Now all this absurd business can be read on two levels. It is, of course, first and foremost a kind of homage to the crass tearjerkers of the thirties and forties in which a poor heroine suffered and then suffered some more before dying with integrity intact. The interpolated songs (not standards, but new compositions whose lyrics are tied to the narrative) play up the heroine’s dreamy, dazed hopefulness and serve to make her sufferings all the more unfair and cruel. But “Dancer in the Dark” isn’t just a conventional weepie–it’s also a political tract. Selma is Czech, you see (one of the charges implied against her is that she’s a Communist), and she’s been seduced by the American Dream, deluded into thinking that she can achieve what she needs by hard work and honest effort. (She’s literally blind to the Dream’s phoniness.) But the system crushes her; she’s ultimately fired from her job, betrayed by a policeman (the very symbol of the false justice the system represents) and then sent to her death, a wronged innocent. At the end, however, she seems to realize what’s been done to her and in effect shouts “We’ll be back!” What “Dancer in the Dark” argues is that American capitalism is a sham which inevitably crushes the poor schmucks who buy into it, but resistance will inevitably arise in response to its enormities; the implication, surely, is that the recent triumph of western market practice over Soviet-style communism may be real, but it’s only a matter of time before the socialist flag is raised again.
A filmmaker has every right to deliver such a message if he wishes, of course, but whatever attraction it might have for the proletariat will surely be smothered in this case by the awful quality of von Trier’s film. Its narrative portion is clumsily constructed and poorly written, and to make matters worse it’s shot in a quasi-Dogma-tic style, drably colored and dimly lit, with a hand-held camera (manned by von Trier himself) that weaves about so horribly that the result will induce seasickness in unwary viewers. (You might want to take some Dramamine before the screening.) The musical numbers are more professionally done but unsettling rather than pleasing: the melodies are instantly forgettable, the lyrics merely conversational (perhaps just drawn from the script), and the atmosphere deliberately off-putting.

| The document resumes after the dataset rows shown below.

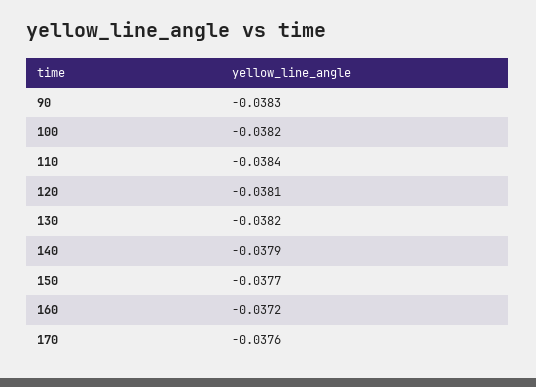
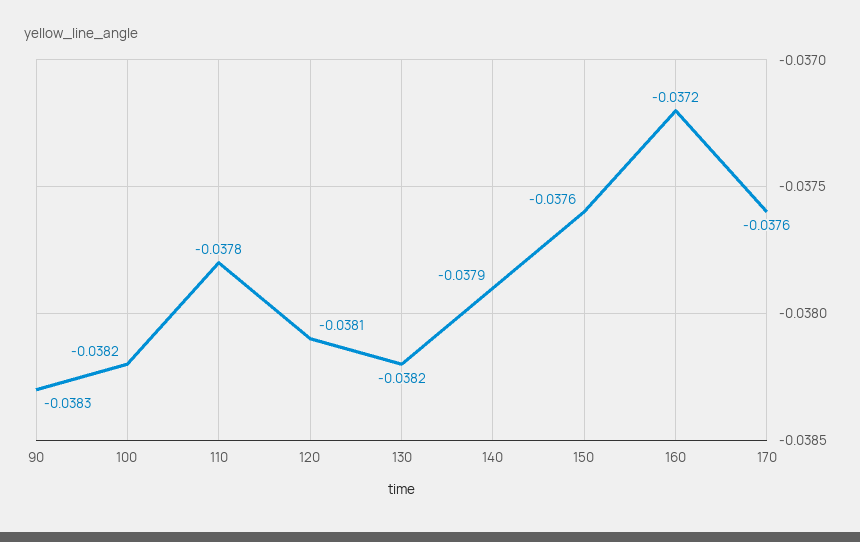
  {
    "90": -0.0383,
    "100": -0.0382,
-   "110": -0.0384,
+   "110": -0.0378,
    "120": -0.0381,
    "130": -0.0382,
    "140": -0.0379,
-   "150": -0.0377,
+   "150": -0.0376,
    "160": -0.0372,
    "170": -0.0376
  }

There’s a Busby Berkeley routine on a factory floor that’s jaw-droppingly odd, for instance, and a very peculiar “Seven Brides for Seven Brothers” kind of thing on a moving railway car (the surrounding male chorus is dressed like lumberjacks, and their bass-and-baritone voices sound as though they were coming from a roster of Jolly Green Giants). The Selma-and-Bill ghost dance is no less weird, and the awful snippets we’re shown of the “Sound of Music” production suggest that locals would be well advised to skip the final product.

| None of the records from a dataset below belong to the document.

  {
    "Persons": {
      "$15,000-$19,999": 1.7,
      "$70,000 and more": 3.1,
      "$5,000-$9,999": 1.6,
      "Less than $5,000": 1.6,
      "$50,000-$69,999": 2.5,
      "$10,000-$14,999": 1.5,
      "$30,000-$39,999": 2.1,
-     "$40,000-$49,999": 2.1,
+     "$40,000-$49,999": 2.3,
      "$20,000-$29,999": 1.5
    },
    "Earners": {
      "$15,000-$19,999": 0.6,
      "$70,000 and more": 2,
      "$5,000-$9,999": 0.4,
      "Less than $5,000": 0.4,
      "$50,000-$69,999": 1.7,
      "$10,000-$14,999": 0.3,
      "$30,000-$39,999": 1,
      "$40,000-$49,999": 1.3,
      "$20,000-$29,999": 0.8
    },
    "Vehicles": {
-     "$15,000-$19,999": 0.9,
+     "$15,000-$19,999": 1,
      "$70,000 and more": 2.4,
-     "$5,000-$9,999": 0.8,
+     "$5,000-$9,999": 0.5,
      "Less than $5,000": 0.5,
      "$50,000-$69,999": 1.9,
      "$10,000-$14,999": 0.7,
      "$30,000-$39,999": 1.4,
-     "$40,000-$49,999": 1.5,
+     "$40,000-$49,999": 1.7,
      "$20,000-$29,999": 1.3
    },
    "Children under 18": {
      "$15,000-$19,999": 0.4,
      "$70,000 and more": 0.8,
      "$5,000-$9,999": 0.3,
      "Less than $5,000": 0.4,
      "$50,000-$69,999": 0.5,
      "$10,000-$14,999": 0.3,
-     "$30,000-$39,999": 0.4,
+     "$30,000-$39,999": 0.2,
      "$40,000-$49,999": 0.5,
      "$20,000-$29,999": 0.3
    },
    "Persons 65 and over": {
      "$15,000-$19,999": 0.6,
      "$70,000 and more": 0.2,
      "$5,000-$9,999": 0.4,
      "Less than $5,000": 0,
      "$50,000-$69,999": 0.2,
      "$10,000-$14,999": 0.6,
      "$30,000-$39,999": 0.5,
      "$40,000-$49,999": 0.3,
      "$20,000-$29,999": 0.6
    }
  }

Despite all this, composer/songstress Bjork makes an impressive debut as Selma. Her waifish, Raggedy Ann-ish persona is perfect for the part, and (doubtlessly under the urging of von Trier) she goes for broke emotionally. It’s truly a tour de force–a pity the material hardly warrants it. Otherwise the cast is pretty much wasted. Morse can use quietness to advantage, but here he’s merely stolid, and Deneuve is stuck in a thoroughly thankless role. Grey still seems to have his old terpsichorean skills, but for some reason (perhaps his partner Bjork’s limitations), his routine is shot mostly waist-up and with far too many edits, so that it’s impossible to appreciate his work. Peter Stormare wanders about the picture as a suitor unaccountably infatuated with Selma; it’s impossible to tell exactly why he’s in the script at all. It’s hard to evaluate the film technically, given its ostentatiously quirky style, but one thing is certain: shot in Sweden, it never captures an authentically American flavor.

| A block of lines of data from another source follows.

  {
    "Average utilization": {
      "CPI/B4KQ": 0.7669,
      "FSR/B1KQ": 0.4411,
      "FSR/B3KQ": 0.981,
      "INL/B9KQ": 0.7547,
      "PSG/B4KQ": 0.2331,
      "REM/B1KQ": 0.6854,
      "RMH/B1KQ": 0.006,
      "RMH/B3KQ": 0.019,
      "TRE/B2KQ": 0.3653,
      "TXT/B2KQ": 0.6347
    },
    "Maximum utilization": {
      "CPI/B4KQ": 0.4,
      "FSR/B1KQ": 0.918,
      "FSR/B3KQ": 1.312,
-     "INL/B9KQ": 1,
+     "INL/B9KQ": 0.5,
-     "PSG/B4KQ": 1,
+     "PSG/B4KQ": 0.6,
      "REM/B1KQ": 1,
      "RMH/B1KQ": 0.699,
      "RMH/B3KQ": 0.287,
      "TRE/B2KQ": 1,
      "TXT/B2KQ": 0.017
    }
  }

“Dancer in the Dark” is such an abject failure that even those who praised “Breaking the Waves” (unjustly, in my opinion) may be moved to reconsider their admiration for von Trier’s work. The writer-director may have vaunting ambition, but it’s certainly not allied to any depth of thought or visual mastery. This picture’s combination of self-importance and shallowness suggests that, with just the slightest bit of effort, he may well join the highest rank among cinematic poseurs–the Greenaway level.